Treatments That Target Bradykinin Directly
Because the problem isn’t histamine, effective treatment requires interrupting the bradykinin pathway at specific points. Several approaches now exist, each aimed at a different link in the chain.
- B2 receptor blockers. Icatibant is a synthetic molecule that competes directly with bradykinin for the B2 receptor on blood vessel cells, with binding affinity similar to bradykinin itself. By occupying the receptor, it prevents bradykinin from triggering the permeability cascade. It’s injected under the skin during an acute attack.
- C1 inhibitor replacement. For people with hereditary angioedema caused by C1 inhibitor deficiency, replacing the missing protein restores the natural brake on the contact system. This can be used to treat acute attacks or given regularly to prevent them.
- Plasma kallikrein inhibitors. These block the enzyme that clips bradykinin free from kininogen, reducing how much bradykinin is generated in the first place. One preventive option, a monoclonal antibody targeting plasma kallikrein, brought the proportion of attack-free patients from 0% before treatment to roughly 66% over a year in real-world use, with 80% of patients attack-free during the first six months.
For ACE inhibitor angioedema, the most important step is stopping the medication and switching to an alternative blood pressure drug. Swelling episodes typically resolve once the drug is cleared, though some patients experience a final flare during the transition period.
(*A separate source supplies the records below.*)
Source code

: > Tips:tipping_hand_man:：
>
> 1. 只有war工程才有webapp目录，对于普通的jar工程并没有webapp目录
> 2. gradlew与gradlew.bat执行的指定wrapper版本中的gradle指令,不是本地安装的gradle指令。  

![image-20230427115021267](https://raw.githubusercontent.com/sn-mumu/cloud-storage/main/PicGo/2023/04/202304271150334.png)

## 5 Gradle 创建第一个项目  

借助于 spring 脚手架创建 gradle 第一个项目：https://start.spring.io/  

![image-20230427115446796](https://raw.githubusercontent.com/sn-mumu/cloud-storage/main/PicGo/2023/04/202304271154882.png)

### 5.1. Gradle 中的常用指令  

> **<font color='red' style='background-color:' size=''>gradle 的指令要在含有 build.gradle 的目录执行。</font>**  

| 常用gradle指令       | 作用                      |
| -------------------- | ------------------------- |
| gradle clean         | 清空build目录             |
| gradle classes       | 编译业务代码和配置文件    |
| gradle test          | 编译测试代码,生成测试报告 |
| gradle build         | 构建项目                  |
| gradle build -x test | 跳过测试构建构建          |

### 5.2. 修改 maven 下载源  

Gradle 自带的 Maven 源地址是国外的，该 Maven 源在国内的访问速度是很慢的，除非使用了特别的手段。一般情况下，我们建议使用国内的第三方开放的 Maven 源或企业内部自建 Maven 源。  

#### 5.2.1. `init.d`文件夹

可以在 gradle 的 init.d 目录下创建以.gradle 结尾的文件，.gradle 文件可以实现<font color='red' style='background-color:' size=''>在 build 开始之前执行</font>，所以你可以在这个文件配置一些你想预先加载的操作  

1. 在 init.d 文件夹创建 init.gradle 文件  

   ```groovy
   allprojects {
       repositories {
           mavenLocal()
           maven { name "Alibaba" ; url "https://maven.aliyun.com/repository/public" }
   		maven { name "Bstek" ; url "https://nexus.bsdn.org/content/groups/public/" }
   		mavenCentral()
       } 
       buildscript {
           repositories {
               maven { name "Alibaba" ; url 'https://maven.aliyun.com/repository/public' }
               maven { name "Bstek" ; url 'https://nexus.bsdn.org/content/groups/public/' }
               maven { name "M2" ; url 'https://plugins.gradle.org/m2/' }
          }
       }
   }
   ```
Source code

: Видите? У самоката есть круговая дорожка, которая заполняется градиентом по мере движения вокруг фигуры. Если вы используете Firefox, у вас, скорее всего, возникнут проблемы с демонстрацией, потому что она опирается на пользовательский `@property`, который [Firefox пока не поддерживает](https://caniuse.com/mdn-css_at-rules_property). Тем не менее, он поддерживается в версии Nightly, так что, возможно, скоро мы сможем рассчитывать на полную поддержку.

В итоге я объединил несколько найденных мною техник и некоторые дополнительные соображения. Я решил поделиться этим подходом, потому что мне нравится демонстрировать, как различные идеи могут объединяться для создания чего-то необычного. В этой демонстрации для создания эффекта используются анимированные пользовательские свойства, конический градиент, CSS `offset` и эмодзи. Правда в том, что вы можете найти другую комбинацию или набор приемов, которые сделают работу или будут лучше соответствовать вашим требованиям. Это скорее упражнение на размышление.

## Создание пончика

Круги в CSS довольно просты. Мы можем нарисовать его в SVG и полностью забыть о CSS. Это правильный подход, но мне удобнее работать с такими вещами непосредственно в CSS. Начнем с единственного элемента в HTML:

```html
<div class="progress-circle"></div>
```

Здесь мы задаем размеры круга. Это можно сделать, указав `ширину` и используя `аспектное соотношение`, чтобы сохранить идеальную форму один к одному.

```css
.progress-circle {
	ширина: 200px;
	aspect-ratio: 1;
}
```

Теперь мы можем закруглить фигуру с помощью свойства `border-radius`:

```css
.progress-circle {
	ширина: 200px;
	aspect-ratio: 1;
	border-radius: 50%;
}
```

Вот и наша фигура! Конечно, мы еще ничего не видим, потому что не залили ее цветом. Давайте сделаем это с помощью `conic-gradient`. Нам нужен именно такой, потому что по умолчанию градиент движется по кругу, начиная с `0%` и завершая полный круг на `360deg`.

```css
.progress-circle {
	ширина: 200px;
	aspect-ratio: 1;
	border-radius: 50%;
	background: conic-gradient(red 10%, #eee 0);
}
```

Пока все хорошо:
Why the Mechanism Matters for You
If you or someone you know experiences recurrent swelling episodes without hives, especially involving the face, lips, tongue, or abdomen, the bradykinin pathway is a likely explanation. Recognizing that this type of swelling operates through a completely different biological mechanism than allergic reactions explains why standard allergy treatments fail and why targeted therapies exist. It also explains why timing can be confusing: ACE inhibitor angioedema can appear years into treatment, and hereditary forms can strike unpredictably throughout life. Identifying the mechanism is what opens the door to treatments that actually work.